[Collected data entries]

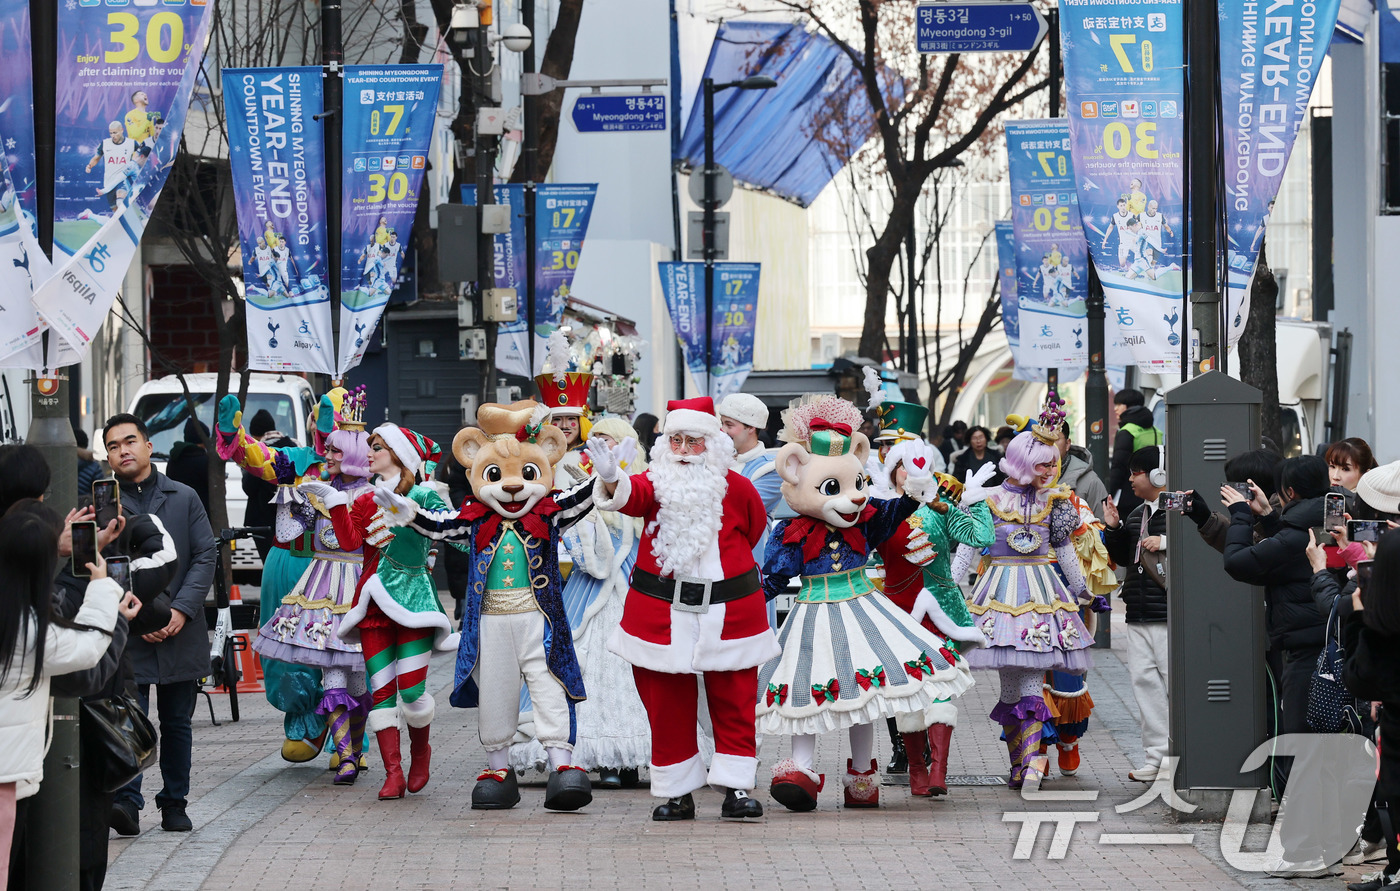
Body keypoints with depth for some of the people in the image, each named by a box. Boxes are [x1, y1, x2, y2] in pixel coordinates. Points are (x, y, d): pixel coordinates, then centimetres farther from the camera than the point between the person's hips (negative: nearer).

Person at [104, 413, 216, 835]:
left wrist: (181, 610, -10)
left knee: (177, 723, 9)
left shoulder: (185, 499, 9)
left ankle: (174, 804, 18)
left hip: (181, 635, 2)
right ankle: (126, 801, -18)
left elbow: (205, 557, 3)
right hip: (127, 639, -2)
...
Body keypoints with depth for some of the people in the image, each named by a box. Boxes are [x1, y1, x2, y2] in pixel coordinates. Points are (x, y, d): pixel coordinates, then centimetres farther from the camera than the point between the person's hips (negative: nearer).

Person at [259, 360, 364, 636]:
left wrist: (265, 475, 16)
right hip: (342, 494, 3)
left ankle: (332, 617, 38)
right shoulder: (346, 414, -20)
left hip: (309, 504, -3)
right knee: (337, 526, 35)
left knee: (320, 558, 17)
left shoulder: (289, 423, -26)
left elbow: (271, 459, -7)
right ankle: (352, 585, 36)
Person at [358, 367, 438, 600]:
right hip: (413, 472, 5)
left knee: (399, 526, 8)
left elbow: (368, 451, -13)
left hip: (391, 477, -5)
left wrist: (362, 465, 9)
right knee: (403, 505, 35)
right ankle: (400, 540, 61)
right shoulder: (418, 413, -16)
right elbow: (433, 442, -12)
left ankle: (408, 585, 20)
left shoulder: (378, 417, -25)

## [Work required]
Please report every line among the entries that includes "knee".

## [Task result]
left knee: (177, 723, 9)
right knee: (337, 526, 35)
left knee: (320, 558, 17)
left knee: (399, 526, 8)
right knee: (403, 505, 35)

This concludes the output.